## Your task
Set down exactly the lines below between the line holding "right elbow: (411, 331)" and the line holding "right back paw: (558, 363)", inclusive; no other line belongs in the answer.

## Input data
* * * * * * *

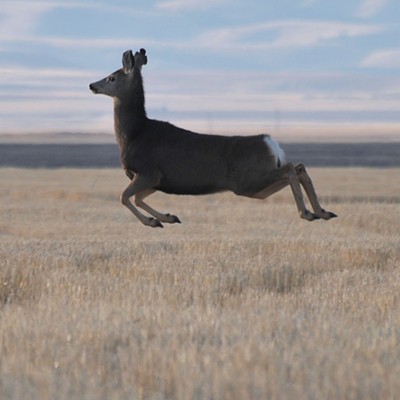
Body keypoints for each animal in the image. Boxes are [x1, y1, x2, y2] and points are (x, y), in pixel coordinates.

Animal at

* * * * * * *

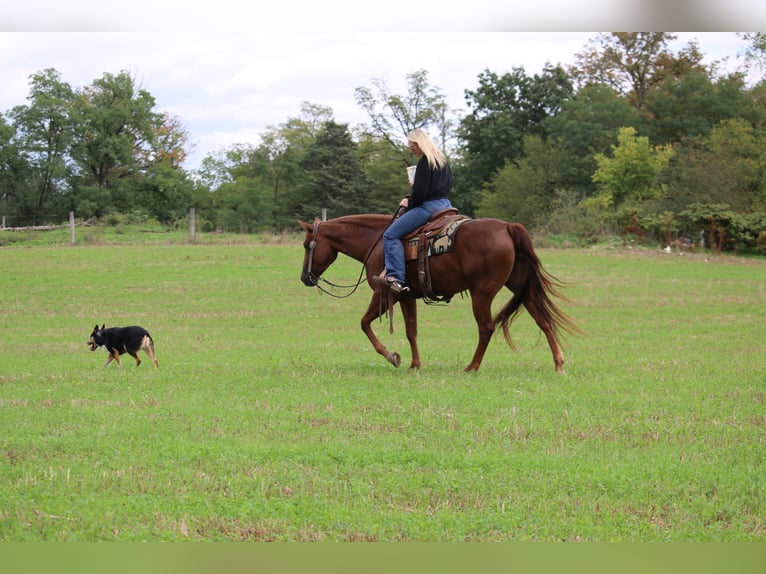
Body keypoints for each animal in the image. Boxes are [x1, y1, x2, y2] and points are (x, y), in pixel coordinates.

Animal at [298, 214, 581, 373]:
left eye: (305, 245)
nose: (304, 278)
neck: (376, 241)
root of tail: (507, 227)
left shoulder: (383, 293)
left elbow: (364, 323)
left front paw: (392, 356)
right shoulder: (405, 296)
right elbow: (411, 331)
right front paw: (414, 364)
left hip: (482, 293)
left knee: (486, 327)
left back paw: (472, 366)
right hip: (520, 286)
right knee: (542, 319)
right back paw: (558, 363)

* * * * * * *

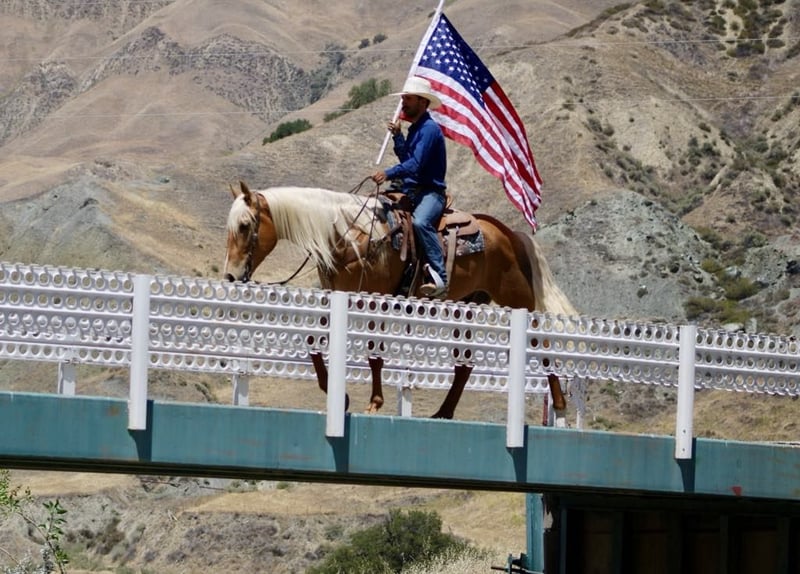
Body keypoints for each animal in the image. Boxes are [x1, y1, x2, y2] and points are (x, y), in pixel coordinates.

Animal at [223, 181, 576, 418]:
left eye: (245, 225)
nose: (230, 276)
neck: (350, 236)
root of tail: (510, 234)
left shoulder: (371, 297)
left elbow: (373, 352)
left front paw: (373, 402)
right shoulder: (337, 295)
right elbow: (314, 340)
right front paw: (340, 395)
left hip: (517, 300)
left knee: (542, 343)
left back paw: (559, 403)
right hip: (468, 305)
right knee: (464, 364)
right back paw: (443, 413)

* * * * * * *

## Your solution
right elbow: (411, 331)
right front paw: (414, 364)
left hip: (482, 293)
left knee: (486, 327)
left back paw: (472, 366)
right hip: (520, 286)
right knee: (542, 319)
right back paw: (558, 363)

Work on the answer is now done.